Economic Value of Long-Lead Streamflow Forecasts for Columbia River Hydropower

Abstract

Recent advances in long-lead climate forecasting have made it possible to produce useful streamflow forecasts for the Columbia River basin roughly six months earlier than current forecasts that rely on snowpack measurements. The resulting increase in forecast lead time facilitates considerable improvements in system operating performance, especially in years of expected above average flows. In the current reservoir operating system, the so called “critical” and “assured refill” rule curves that restrict releases for hydropower generation in the period from August to December are based on the critical (most severe low flow) and third lowest flow sequences of record, respectively. These rule curves provide appropriate protection of energy capacity and reservoir refill in extreme low flow conditions, but are restrictive in normal and high flow years until midwinter when operational streamflow forecasts based on observed snowpack become available, and the climatological constraints are relaxed to account for expected summer streamflows. The use of long lead time streamflow forecasts allows current operating constraints to be relaxed in years when there is a high likelihood of ample streamflow. In these years, more spot market energy sales can be made in the late summer and fall/early winter because of increased available water for releases, and spill from reservoirs in wet years is also reduced.
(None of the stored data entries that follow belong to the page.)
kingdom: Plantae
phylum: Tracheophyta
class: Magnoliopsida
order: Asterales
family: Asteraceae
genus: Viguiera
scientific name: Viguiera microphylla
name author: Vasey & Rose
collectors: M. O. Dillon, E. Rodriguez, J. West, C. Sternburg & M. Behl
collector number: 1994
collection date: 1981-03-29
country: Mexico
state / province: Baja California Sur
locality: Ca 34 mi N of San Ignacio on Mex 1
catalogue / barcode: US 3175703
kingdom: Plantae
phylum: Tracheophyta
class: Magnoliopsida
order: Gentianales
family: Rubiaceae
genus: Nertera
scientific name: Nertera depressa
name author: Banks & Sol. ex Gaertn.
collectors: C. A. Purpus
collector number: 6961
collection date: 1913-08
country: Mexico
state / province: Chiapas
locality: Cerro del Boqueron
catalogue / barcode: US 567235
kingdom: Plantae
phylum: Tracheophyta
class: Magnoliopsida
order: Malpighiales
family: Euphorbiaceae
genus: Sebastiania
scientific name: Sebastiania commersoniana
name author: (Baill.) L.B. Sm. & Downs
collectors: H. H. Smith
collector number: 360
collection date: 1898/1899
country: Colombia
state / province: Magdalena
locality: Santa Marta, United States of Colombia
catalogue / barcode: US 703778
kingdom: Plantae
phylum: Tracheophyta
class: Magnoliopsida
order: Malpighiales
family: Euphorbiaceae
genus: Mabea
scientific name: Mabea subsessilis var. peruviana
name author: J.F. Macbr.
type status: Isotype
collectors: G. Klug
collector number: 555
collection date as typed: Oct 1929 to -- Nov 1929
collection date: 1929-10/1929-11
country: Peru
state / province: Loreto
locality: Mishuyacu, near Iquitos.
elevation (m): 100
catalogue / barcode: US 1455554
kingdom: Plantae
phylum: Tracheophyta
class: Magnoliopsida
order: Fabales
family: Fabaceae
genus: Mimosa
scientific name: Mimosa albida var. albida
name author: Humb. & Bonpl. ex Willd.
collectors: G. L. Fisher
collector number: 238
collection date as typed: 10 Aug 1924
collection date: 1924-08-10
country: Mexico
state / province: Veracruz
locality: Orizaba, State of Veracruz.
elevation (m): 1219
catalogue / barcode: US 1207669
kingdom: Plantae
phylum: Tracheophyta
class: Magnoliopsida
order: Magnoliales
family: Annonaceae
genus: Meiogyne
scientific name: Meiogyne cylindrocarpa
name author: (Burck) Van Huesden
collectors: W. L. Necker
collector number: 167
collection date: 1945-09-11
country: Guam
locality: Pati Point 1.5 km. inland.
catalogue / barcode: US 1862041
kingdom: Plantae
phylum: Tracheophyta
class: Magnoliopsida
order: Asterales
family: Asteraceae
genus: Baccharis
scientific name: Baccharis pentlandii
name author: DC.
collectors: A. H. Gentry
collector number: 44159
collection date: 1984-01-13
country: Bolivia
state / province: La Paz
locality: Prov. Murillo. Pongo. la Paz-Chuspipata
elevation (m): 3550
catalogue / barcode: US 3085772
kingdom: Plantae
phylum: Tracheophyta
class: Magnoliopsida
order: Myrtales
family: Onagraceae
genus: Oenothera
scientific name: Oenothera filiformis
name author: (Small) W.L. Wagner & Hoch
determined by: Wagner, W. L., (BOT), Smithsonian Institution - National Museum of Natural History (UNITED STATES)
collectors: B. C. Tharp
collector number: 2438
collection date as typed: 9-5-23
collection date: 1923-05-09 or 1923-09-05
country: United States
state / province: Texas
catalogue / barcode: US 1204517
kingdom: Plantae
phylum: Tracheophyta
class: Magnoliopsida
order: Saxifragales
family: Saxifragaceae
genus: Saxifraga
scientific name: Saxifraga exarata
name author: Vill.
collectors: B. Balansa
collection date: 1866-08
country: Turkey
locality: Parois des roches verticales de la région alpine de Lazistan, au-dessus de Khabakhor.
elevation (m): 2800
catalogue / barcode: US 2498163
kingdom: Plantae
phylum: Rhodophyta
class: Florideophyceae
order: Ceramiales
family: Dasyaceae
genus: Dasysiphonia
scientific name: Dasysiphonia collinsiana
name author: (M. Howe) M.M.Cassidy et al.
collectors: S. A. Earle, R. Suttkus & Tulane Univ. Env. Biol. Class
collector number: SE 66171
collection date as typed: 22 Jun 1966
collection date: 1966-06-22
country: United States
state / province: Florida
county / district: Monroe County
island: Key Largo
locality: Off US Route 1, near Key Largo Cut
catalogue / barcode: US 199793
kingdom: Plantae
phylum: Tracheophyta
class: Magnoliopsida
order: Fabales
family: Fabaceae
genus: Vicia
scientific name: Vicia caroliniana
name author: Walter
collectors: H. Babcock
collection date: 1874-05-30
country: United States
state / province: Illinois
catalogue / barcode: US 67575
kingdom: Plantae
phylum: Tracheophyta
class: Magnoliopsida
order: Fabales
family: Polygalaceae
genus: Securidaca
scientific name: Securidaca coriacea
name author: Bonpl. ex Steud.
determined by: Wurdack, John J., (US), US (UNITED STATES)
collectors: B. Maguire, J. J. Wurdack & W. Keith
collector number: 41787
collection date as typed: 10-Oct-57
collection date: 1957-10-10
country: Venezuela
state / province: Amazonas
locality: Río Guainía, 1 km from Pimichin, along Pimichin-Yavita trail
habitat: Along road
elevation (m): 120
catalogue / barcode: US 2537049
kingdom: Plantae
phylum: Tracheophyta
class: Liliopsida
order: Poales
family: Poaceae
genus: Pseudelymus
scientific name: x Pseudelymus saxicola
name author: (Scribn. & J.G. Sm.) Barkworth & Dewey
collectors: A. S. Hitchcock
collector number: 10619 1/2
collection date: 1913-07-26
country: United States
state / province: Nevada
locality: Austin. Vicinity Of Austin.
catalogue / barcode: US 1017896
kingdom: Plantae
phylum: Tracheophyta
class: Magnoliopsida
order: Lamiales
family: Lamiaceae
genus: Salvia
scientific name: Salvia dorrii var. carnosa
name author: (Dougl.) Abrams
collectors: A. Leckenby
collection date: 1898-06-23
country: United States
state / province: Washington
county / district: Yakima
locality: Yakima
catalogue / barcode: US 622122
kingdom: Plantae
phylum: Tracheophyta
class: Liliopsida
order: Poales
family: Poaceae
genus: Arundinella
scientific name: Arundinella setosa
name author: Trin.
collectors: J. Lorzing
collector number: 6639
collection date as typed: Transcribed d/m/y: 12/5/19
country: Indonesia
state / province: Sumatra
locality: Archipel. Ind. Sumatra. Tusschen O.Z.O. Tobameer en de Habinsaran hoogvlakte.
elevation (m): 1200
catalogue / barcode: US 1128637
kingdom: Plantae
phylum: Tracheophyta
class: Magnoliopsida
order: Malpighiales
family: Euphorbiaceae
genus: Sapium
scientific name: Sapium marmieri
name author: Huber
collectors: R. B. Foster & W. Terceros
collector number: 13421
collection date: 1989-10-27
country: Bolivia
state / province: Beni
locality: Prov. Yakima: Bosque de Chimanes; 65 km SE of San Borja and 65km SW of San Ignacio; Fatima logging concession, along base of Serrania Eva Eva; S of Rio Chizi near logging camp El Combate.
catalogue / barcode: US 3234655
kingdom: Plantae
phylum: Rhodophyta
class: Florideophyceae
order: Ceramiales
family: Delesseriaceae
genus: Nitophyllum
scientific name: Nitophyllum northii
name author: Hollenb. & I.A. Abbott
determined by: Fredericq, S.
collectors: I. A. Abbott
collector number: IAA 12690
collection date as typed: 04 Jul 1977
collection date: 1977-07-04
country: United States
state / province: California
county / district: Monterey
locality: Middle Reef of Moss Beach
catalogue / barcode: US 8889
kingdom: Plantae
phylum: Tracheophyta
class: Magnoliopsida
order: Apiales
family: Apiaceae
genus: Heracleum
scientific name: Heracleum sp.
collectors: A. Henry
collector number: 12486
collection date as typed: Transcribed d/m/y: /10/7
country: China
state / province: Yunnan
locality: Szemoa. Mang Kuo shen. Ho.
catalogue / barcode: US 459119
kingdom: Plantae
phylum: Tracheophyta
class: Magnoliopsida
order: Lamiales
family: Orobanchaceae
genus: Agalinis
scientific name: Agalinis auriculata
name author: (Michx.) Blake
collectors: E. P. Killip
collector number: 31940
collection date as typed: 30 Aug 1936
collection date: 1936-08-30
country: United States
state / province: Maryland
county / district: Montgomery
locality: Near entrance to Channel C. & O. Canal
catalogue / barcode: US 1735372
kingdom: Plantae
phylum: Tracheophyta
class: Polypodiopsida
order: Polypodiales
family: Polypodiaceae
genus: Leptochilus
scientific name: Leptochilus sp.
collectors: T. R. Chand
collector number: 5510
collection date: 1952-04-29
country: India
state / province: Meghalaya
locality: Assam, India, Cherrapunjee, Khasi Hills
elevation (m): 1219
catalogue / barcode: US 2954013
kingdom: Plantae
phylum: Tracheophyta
Reservoir model simulations using alternative reservoir rule curves based upon retrospective long-lead streamflow forecasts from water years 1931 to 1987 show that the proposed alternative operating system based on climate forecasts can increase nonfirm energy production from the major Columbia River hydropower dams by as much as 5.5 million MW/h/year, resulting in an average increase in annual revenue of approximately $153 million per year in comparison with the status quo. Other uses of the Columbia River are largely unaffected by the proposed changes in the operating system. In particular, firm energy, the reliability of storage reservoir refill, and the frequency of meeting of streamflow targets for salmon protection would be essentially unchanged in comparison with the status quo. The increased hydropower revenue is therefore directly attributed to use of long-lead forecast information and does not represent a trade-off among other management objectives.